(Transcribed page contents)
......
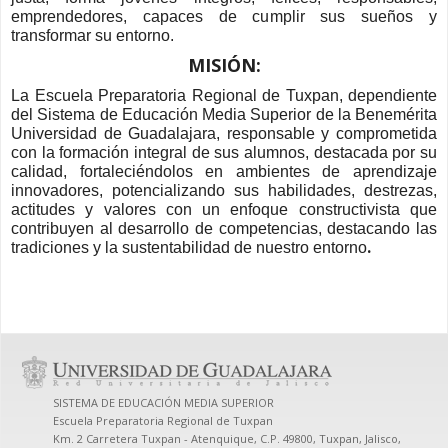
emprendedores, capaces de cumplir sus sueños y
transformar su entorno.
MISIÓN:
La Escuela Preparatoria Regional de Tuxpan, dependiente
del Sistema de Educación Media Superior de la Benemérita
Universidad de Guadalajara, responsable y comprometida
con la formación integral de sus alumnos, destacada por su
calidad, fortaleciéndolos en ambientes de aprendizaje
innovadores, potencializando sus habilidades, destrezas,
actitudes y valores con un enfoque constructivista que
contribuyen al desarrollo de competencias, destacando las
.
tradiciones y la sustentabilidad de nuestro entorno
SISTEMA DE EDUCACIÓN MEDIA SUPERIOR
Escuela Preparatoria Regional de Tuxpan
Km. 2 Carretera Tuxpan - Atenquique, C.P. 49800, Tuxpan, Jalisco,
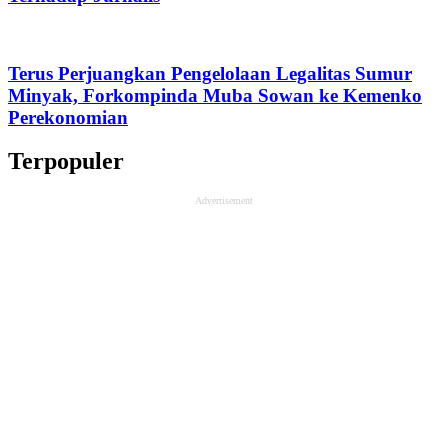
Terus Perjuangkan Pengelolaan Legalitas Sumur
Minyak, Forkompinda Muba Sowan ke Kemenko
Perekonomian
Terpopuler
Advertisement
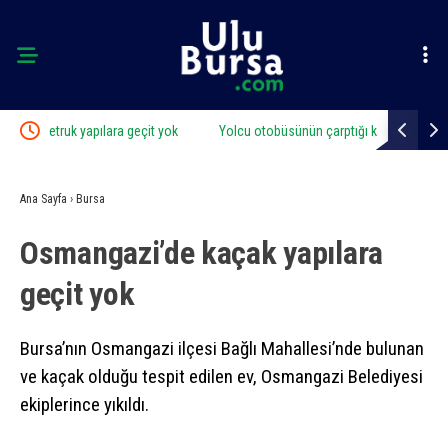
ok
Yolcu otobüsünün çarptığı kadın ağır yaralandı
Bursaspor’
açıklandı
Ana Sayfa
›
Bursa
Osmangazi’de kaçak yapılara
geçit yok
Bursa’nın Osmangazi ilçesi Bağlı Mahallesi’nde bulunan
ve kaçak olduğu tespit edilen ev, Osmangazi Belediyesi
ekiplerince yıkıldı.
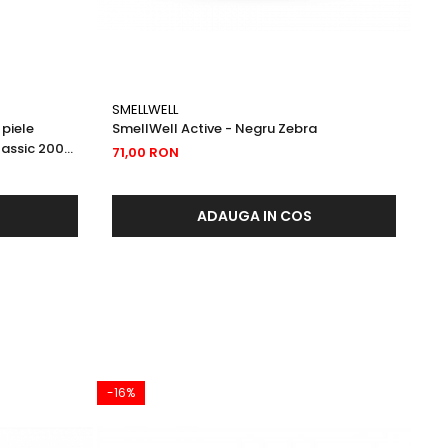
SMELLWELL
SM
piele
SmellWell Active - Negru Zebra
Sm
assic 200
71,00 RON
71
ADAUGA IN COS
-16%
NO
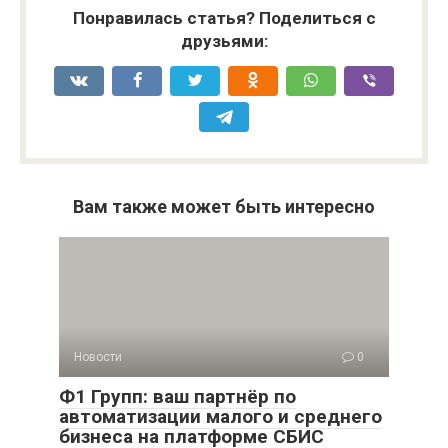
Понравилась статья? Поделиться с
друзьями:
Вам также может быть интересно
Новости
0
Ф1 Групп: ваш партнёр по
автоматизации малого и среднего
бизнеса на платформе СБИС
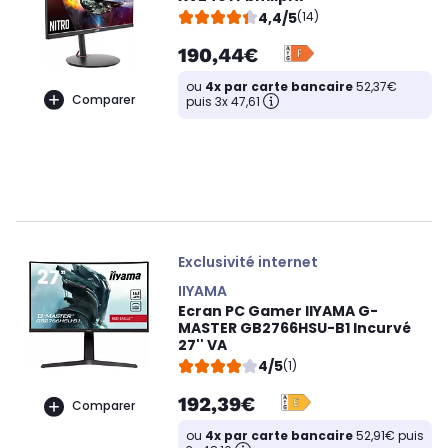
4,4/5
(14)
190,44€
ou
4x par carte bancaire
52,37€
Comparer
puis 3x 47,61
Exclusivité internet
IIYAMA
Ecran PC Gamer IIYAMA G-
MASTER GB2766HSU-B1 Incurvé
27'' VA
4/5
(1)
192,39€
Comparer
ou
4x par carte bancaire
52,91€ puis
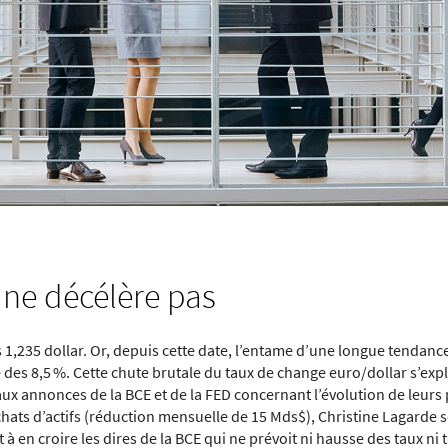
 ne décélère pas
les 1,235 dollar. Or, depuis cette date, l’entame d’une longue tendan
re des 8,5 %. Cette chute brutale du taux de change euro/dollar s’ex
ux annonces de la BCE et de la FED concernant l’évolution de leurs p
hats d’actifs (réduction mensuelle de 15 Mds$), Christine Lagarde 
 à en croire les dires de la BCE qui ne prévoit ni hausse des taux ni 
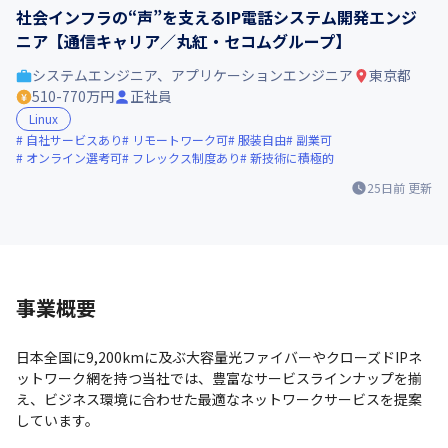
社会インフラの“声”を支えるIP電話システム開発エンジ
ニア【通信キャリア／丸紅・セコムグループ】
システムエンジニア、アプリケーションエンジニア
東京都
510-770万円
正社員
Linux
自社サービスあり
リモートワーク可
服装自由
副業可
オンライン選考可
フレックス制度あり
新技術に積極的
25日前
更新
事業概要
日本全国に9,200kmに及ぶ大容量光ファイバーやクローズドIPネ
ットワーク網を持つ当社では、豊富なサービスラインナップを揃
え、ビジネス環境に合わせた最適なネットワークサービスを提案
しています。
......
[Required work]: Reproduce every line of text in all the records above without changing anything, and leave the pictures out.

[Task result]:
emprendedores, capaces de cumplir sus sueños y
transformar su entorno.
MISIÓN:
La Escuela Preparatoria Regional de Tuxpan, dependiente
del Sistema de Educación Media Superior de la Benemérita
Universidad de Guadalajara, responsable y comprometida
con la formación integral de sus alumnos, destacada por su
calidad, fortaleciéndolos en ambientes de aprendizaje
innovadores, potencializando sus habilidades, destrezas,
actitudes y valores con un enfoque constructivista que
contribuyen al desarrollo de competencias, destacando las
.
tradiciones y la sustentabilidad de nuestro entorno
SISTEMA DE EDUCACIÓN MEDIA SUPERIOR
Escuela Preparatoria Regional de Tuxpan
Km. 2 Carretera Tuxpan - Atenquique, C.P. 49800, Tuxpan, Jalisco,
Terus Perjuangkan Pengelolaan Legalitas Sumur
Minyak, Forkompinda Muba Sowan ke Kemenko
Perekonomian
Terpopuler
Advertisement
ok
Yolcu otobüsünün çarptığı kadın ağır yaralandı
Bursaspor’
açıklandı
Ana Sayfa
›
Bursa
Osmangazi’de kaçak yapılara
geçit yok
Bursa’nın Osmangazi ilçesi Bağlı Mahallesi’nde bulunan
ve kaçak olduğu tespit edilen ev, Osmangazi Belediyesi
ekiplerince yıkıldı.
SMELLWELL
SM
piele
SmellWell Active - Negru Zebra
Sm
assic 200
71,00 RON
71
ADAUGA IN COS
-16%
NO
Понравилась статья? Поделиться с
друзьями:
Вам также может быть интересно
Новости
0
Ф1 Групп: ваш партнёр по
автоматизации малого и среднего
бизнеса на платформе СБИС
4,4/5
(14)
190,44€
ou
4x par carte bancaire
52,37€
Comparer
puis 3x 47,61
Exclusivité internet
IIYAMA
Ecran PC Gamer IIYAMA G-
MASTER GB2766HSU-B1 Incurvé
27'' VA
4/5
(1)
192,39€
Comparer
ou
4x par carte bancaire
52,91€ puis
 ne décélère pas
les 1,235 dollar. Or, depuis cette date, l’entame d’une longue tendan
re des 8,5 %. Cette chute brutale du taux de change euro/dollar s’ex
ux annonces de la BCE et de la FED concernant l’évolution de leurs p
hats d’actifs (réduction mensuelle de 15 Mds$), Christine Lagarde 
 à en croire les dires de la BCE qui ne prévoit ni hausse des taux ni 
社会インフラの“声”を支えるIP電話システム開発エンジ
ニア【通信キャリア／丸紅・セコムグループ】
システムエンジニア、アプリケーションエンジニア
東京都
510-770万円
正社員
Linux
自社サービスあり
リモートワーク可
服装自由
副業可
オンライン選考可
フレックス制度あり
新技術に積極的
25日前
更新
事業概要
日本全国に9,200kmに及ぶ大容量光ファイバーやクローズドIPネ
ットワーク網を持つ当社では、豊富なサービスラインナップを揃
え、ビジネス環境に合わせた最適なネットワークサービスを提案
しています。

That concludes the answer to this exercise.